Other highlights of the budget included major spends, such as the revitalization of the Brennan Park Recreation Centre.

This item is expected to cost $16 million, though the municipality is hoping a federal grant will pay for three-quarters of the bill.

However, if Ottawa does not provide the money, Russell said the municipality would prioritize specific parts of Brennan park for upgrades and take on the project one bite at a time to keep costs lower.

Other big spends are the public works facility at $11.25 million; wastewater treatment plant upgrades at $10.2 million; and the new Tantalus fire hall at $6 million.

Some audience members were concerned about the District’s plan to lease a new space for its Municipal Hall operations.

In a report staff made to council in September, bureaucrats recommended leasing a new space as opposed to building a new municipal hall. Though the lease is projected at close to $1 million a year, it was the cheapest option for the taxpayer, it was argued.

However, during the Nov. 23 meeting, some audience members urged the District to reconsider, saying it was short-sighted.

The municipality could partner with other entities, like the school district, and share costs for a new building, which could potentially provide the community with an asset, it was argued.

Mayor Karen Elliott said that the District has already looked at all options but will be on the lookout for creative solutions.

Herbert Vesely of the Seniors Centre Society also made an appearance, complaining that the District was shortchanging seniors.

“We are told often that the seniors are costing too much to the local taxpayer,” said Vesely.

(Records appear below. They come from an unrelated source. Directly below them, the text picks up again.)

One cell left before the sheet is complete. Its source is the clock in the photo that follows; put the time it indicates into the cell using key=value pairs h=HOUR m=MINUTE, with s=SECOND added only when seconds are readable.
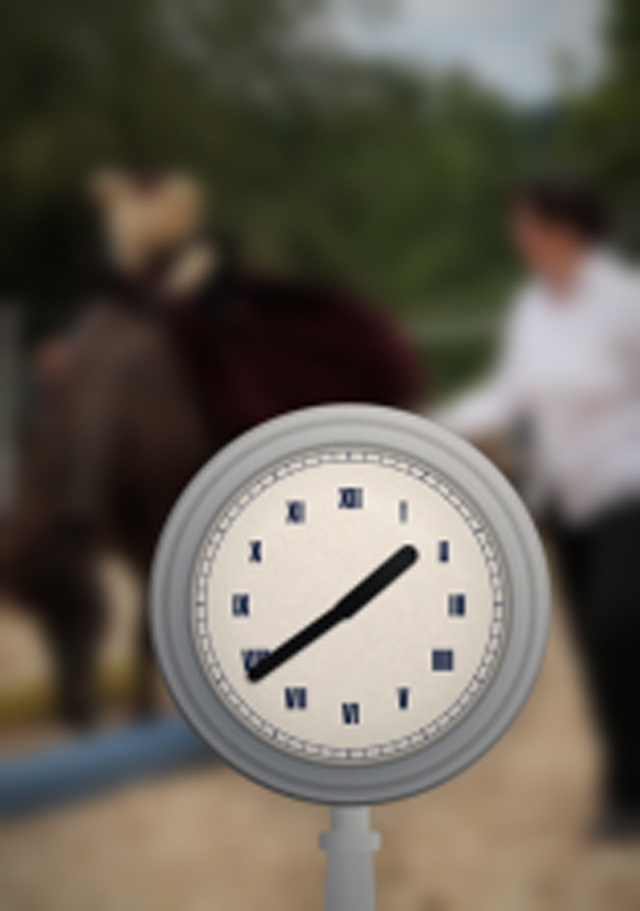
h=1 m=39
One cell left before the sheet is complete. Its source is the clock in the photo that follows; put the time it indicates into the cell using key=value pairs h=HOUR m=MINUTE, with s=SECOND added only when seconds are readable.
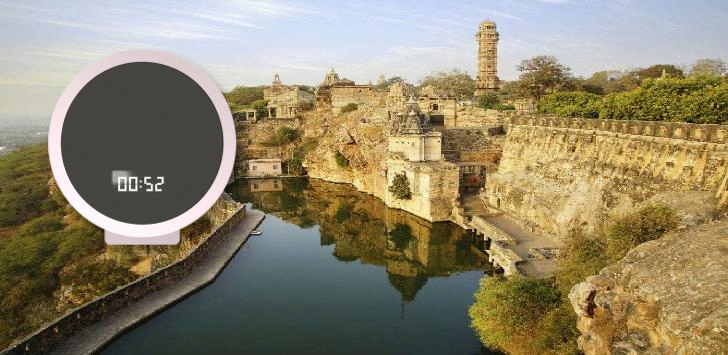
h=0 m=52
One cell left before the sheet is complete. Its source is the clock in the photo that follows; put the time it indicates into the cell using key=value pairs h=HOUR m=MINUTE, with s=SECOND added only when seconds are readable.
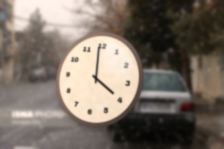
h=3 m=59
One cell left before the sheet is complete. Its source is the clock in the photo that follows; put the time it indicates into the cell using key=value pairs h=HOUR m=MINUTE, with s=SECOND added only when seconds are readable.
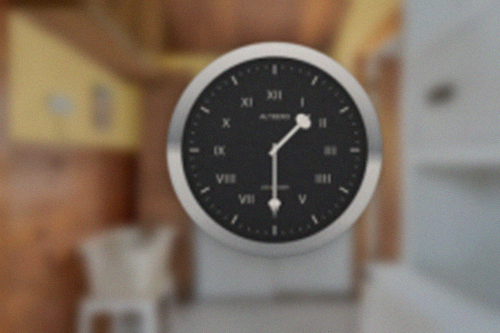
h=1 m=30
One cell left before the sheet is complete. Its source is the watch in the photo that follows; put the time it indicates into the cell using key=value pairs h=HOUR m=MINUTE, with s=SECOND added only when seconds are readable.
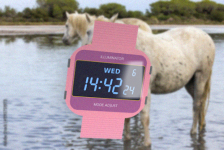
h=14 m=42 s=24
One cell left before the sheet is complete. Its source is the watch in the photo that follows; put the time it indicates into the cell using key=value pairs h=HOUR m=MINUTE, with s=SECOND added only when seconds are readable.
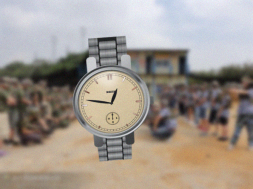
h=12 m=47
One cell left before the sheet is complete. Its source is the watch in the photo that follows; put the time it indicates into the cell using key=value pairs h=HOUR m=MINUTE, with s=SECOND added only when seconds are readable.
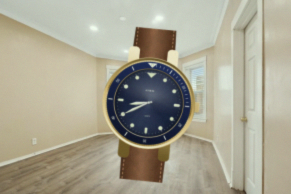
h=8 m=40
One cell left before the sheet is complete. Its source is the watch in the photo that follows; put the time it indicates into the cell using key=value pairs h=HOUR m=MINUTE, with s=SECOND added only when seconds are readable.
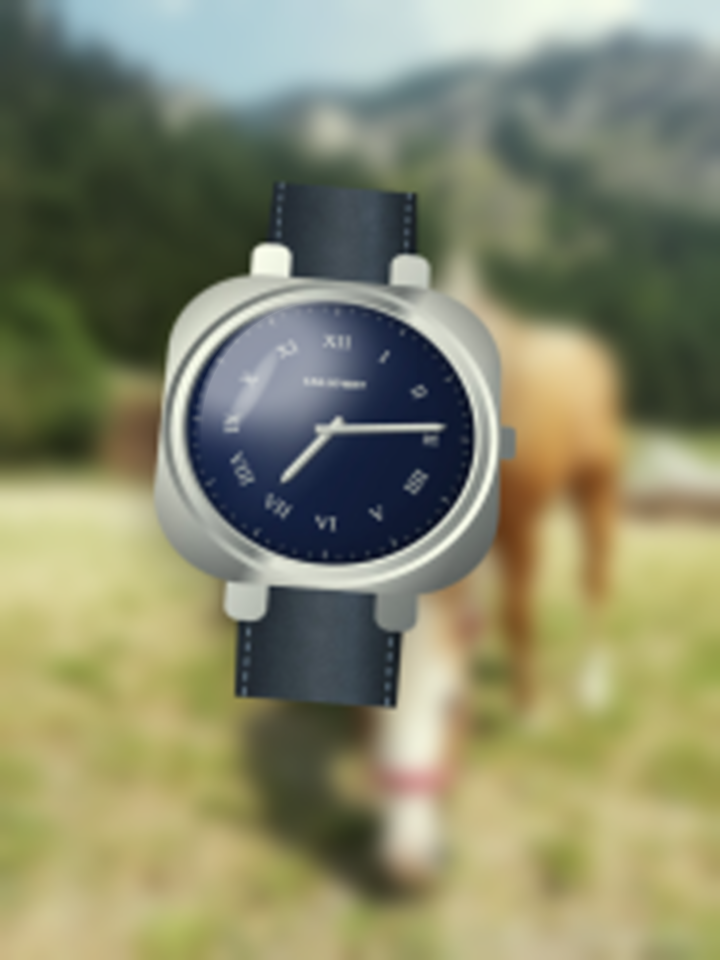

“We are offended by that statement, because you have decided to give away one large room of the 55 Activity Centre to the Squamish Arts Council for $1 a year for the next five years. Now, does that make financial sense? Doesn’t to us.”

He said when the centre was shut as a result of the pandemic, seniors had to independently organize their own art and tai chi classes.

When they used municipal facilities like Brennan Park, they had to pay rent as high as $500, Vesely said.

District staff did not respond directly to that statement.

Vesely also complained that tax increases were too high.

“My taxes for the last 14 years have increased at a greater rate than the cost of living,” he said. “I’m a senior. I receive a government pension, and my government pension hasn’t increased anything like the tax increase that I’m facing from the municipality.”

A local identifying herself as a member of the ParkHouse residence asked that the District spend money to dismantle the pickleball courts that were recently installed in the Eaglewind tennis courts.

She said the noise has been affecting quality of life and asked that the courts be relocated elsewhere.

“If you want to remove the courts we’re probably going to need to spend at least as much as we did last year,” said District general manager Gary Buxton.

CAO Linda Glenday said public comments would be considered by council during their meeting on Nov. 30.